§ PROBLEM TO SOLVE
Hand back every line from the beginning of the data below through the line containing "Design a multi-agent", word for word and free of pictures.

§ DATASET ENTRIES

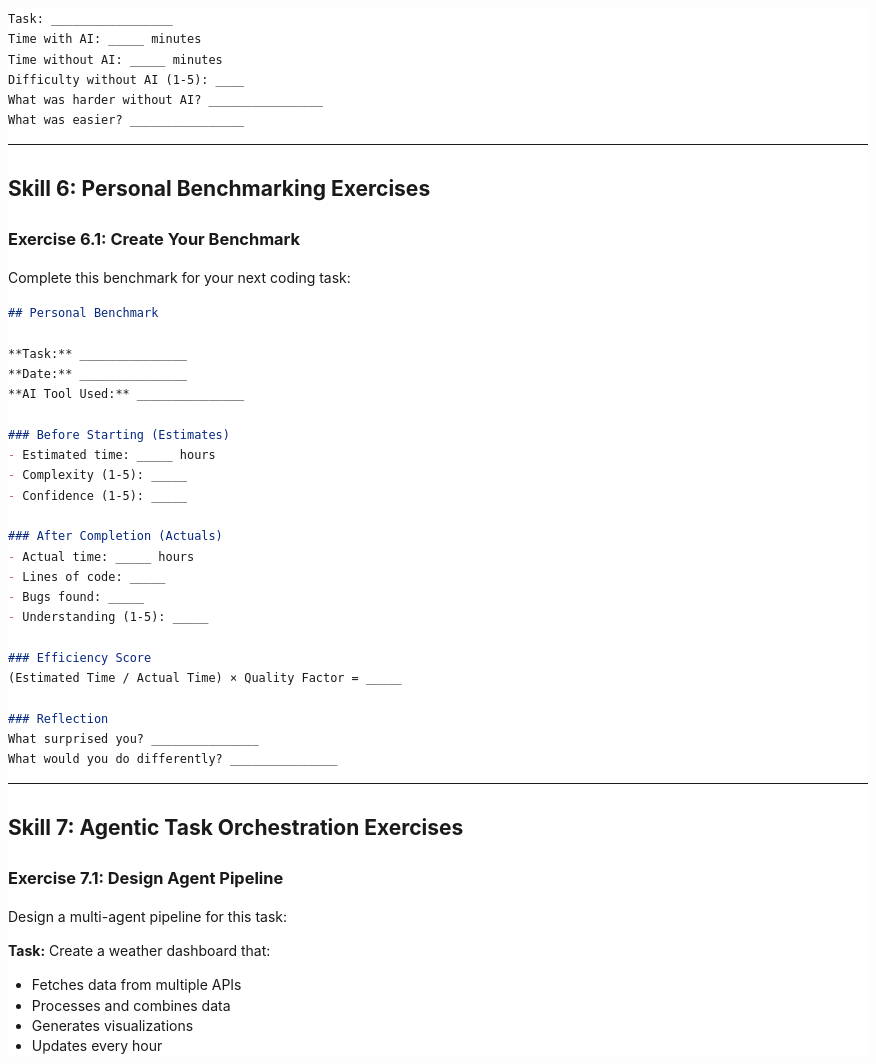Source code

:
 ```
Task: _________________
Time with AI: _____ minutes
Time without AI: _____ minutes
Difficulty without AI (1-5): ____
What was harder without AI? ________________
What was easier? ________________
```

---

## Skill 6: Personal Benchmarking Exercises

### Exercise 6.1: Create Your Benchmark
Complete this benchmark for your next coding task:

```markdown
## Personal Benchmark

**Task:** _______________
**Date:** _______________
**AI Tool Used:** _______________

### Before Starting (Estimates)
- Estimated time: _____ hours
- Complexity (1-5): _____
- Confidence (1-5): _____

### After Completion (Actuals)
- Actual time: _____ hours
- Lines of code: _____
- Bugs found: _____
- Understanding (1-5): _____

### Efficiency Score
(Estimated Time / Actual Time) × Quality Factor = _____

### Reflection
What surprised you? _______________
What would you do differently? _______________
```

---

## Skill 7: Agentic Task Orchestration Exercises

### Exercise 7.1: Design Agent Pipeline
Design a multi-agent pipeline for this task:

**Task:** Create a weather dashboard that:
- Fetches data from multiple APIs
- Processes and combines data
- Generates visualizations
- Updates every hour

§ EXERCISE SOLUTION
Source code

:
 ```
Task: _________________
Time with AI: _____ minutes
Time without AI: _____ minutes
Difficulty without AI (1-5): ____
What was harder without AI? ________________
What was easier? ________________
```

---

## Skill 6: Personal Benchmarking Exercises

### Exercise 6.1: Create Your Benchmark
Complete this benchmark for your next coding task:

```markdown
## Personal Benchmark

**Task:** _______________
**Date:** _______________
**AI Tool Used:** _______________

### Before Starting (Estimates)
- Estimated time: _____ hours
- Complexity (1-5): _____
- Confidence (1-5): _____

### After Completion (Actuals)
- Actual time: _____ hours
- Lines of code: _____
- Bugs found: _____
- Understanding (1-5): _____

### Efficiency Score
(Estimated Time / Actual Time) × Quality Factor = _____

### Reflection
What surprised you? _______________
What would you do differently? _______________
```

---

## Skill 7: Agentic Task Orchestration Exercises

### Exercise 7.1: Design Agent Pipeline
Design a multi-agent pipeline for this task:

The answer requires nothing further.